---
name: exploration-optimizer
description: Evaluates and improves the exploration-cycle skills, prompts, routing, and artifact quality using baseline-first, one-hypothesis iteration loops with keep-discard decisions and experiment ledgers.
allowed-tools: Bash, Read, Write
---

<example>
<commentary>User wants to evaluate and improve a specific exploration skill.</commentary>
User: Evaluate and improve the exploration-session-brief skill using the optimization loop.
Agent: [invokes exploration-optimizer, runs baseline-first iteration on exploration-session-brief]
</example>

<example>
<commentary>User notices a skill feels weak and wants a systematic improvement cycle.</commentary>
User: The exploration cycle feels slow — help me identify which skill to optimize first.
Agent: [invokes exploration-optimizer, runs discovery phase to identify highest-impact target]
</example>

<example>
<commentary>BRD generation routes to business-requirements-capture, not this skill.</commentary>
User: Generate a BRD from our session captures.
Agent: [invokes business-requirements-capture, NOT exploration-optimizer]
</example>

# Exploration Optimizer
[See acceptance criteria](acceptance-criteria.md)

## Discovery Phase
Ask for:
- The target exploration skill or agent to optimize.
- The eval set to use, or whether to generate one from the current architecture.
- The iteration budget.
- Whether auto-apply of winning variants is allowed.
- Which metrics matter most for this loop: routing quality, artifact usefulness, handoff stability, re-entry quality, or human intervention burden.
- Whether post-run survey data exists and should be included in the decision.

## Recap
Confirm:
- target component
- eval source
- loop budget
- chosen scoring dimensions
- whether survey data is available
- whether auto-apply is enabled

## Execution
This skill implements autoresearch-style optimization for the exploration-cycle system.

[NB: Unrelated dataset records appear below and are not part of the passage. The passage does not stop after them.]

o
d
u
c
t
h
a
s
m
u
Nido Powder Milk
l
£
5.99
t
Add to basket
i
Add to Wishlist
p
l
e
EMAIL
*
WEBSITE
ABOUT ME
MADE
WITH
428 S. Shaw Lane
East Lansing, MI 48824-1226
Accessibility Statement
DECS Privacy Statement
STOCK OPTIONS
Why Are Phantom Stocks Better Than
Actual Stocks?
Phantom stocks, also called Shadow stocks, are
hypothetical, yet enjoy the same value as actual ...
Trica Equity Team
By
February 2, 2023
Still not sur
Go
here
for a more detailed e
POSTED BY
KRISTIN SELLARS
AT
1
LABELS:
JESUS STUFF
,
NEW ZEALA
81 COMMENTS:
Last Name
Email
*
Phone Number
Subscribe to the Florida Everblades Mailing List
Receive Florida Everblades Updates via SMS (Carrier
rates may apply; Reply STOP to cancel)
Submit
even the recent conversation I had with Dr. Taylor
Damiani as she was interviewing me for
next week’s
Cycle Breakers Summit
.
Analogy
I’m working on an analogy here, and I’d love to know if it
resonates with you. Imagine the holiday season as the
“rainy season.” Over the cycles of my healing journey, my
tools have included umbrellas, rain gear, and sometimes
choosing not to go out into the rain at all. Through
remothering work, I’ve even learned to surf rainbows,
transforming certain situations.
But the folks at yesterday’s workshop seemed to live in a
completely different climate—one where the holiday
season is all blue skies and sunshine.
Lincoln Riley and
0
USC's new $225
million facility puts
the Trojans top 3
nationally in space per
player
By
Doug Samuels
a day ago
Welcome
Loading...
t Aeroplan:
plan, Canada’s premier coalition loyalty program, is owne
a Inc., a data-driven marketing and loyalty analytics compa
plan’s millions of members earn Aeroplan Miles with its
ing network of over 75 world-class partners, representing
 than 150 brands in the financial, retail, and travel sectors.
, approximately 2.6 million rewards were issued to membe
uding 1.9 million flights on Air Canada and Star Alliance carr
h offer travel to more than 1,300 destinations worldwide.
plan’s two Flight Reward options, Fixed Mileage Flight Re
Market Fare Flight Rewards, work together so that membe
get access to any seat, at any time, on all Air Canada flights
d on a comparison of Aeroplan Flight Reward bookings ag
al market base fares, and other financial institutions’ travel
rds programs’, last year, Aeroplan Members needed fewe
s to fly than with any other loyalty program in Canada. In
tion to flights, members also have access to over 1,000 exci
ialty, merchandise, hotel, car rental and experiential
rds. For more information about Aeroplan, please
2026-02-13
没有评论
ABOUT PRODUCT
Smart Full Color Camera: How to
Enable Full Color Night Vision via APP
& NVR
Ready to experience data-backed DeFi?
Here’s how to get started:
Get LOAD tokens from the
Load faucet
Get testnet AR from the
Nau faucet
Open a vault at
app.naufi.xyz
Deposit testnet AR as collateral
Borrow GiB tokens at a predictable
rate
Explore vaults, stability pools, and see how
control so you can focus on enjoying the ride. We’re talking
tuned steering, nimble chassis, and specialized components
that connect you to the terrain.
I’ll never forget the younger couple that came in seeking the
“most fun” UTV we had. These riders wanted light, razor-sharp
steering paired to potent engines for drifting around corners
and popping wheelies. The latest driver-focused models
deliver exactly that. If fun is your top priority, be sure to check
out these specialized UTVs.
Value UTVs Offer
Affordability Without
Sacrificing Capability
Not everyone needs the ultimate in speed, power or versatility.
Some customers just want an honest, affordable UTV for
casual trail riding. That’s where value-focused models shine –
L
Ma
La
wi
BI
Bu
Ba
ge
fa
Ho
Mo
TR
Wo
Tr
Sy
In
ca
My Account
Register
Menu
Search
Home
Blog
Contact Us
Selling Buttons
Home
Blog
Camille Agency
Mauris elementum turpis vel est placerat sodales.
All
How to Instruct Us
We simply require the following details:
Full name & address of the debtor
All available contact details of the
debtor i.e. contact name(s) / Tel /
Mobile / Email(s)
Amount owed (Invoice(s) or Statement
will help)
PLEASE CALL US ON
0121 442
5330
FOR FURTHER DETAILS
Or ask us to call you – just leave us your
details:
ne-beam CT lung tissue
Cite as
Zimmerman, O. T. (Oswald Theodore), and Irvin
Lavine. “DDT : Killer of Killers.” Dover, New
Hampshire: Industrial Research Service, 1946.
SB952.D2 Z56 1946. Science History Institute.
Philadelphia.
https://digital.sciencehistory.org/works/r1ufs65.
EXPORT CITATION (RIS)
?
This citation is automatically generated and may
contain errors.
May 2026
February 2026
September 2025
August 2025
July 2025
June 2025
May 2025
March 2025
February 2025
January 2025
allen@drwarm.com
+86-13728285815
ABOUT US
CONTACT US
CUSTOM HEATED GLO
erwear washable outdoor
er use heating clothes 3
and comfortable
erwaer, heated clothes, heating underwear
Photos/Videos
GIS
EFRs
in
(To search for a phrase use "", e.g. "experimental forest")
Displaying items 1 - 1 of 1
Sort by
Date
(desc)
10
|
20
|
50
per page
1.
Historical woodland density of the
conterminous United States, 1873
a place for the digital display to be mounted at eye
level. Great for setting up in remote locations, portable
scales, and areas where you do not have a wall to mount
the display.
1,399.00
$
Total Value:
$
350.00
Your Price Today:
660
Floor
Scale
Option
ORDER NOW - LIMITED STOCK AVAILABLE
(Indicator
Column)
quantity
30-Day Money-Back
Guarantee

It uses a baseline-first iteration loop to improve skill prompts and logic.

**Usage:**
```bash
python ./scripts/execute.py \
  --target ${plugins}/skills/user-story-capture/SKILL.md \
  --eval-script ./scripts/eval_runner.py \
  --goal "Improve Gherkin block accuracy" \
  --iterations 3
```


## Iteration Loop
The `execute.py` script follows a disciplined loop:
1. Change one dominant variable per iteration.
2. Re-run evaluations.
3. Mark the attempt as `keep` or `discard`.
4. If the run crashes or times out, log the failure and continue from the last known good state.
5. Never let a subjective preference override a clear regression in the tracked metrics.
6. Use survey feedback as a quality signal, not an excuse to ignore the baseline-first method.

## Suggested Metrics

- routing quality
- artifact usefulness
- handoff stability
- re-entry usefulness
- human intervention burden
- unnecessary agent invocation rate
- post-run survey composite score

## Output
Always conclude execution with a Source Transparency Declaration explicitly listing what was queried to guarantee user trust:
**Sources Checked:** [list]
**Sources Unavailable:** [list]

## Next Actions
<!-- Suggest logical follow-up skills here. For example: -->
- Use `./scripts/benchmarking/run_loop.py --results-dir evals/experiments` for repeatable improvement loops.
- Suggest the user run `audit-plugin` to verify the generated artifacts.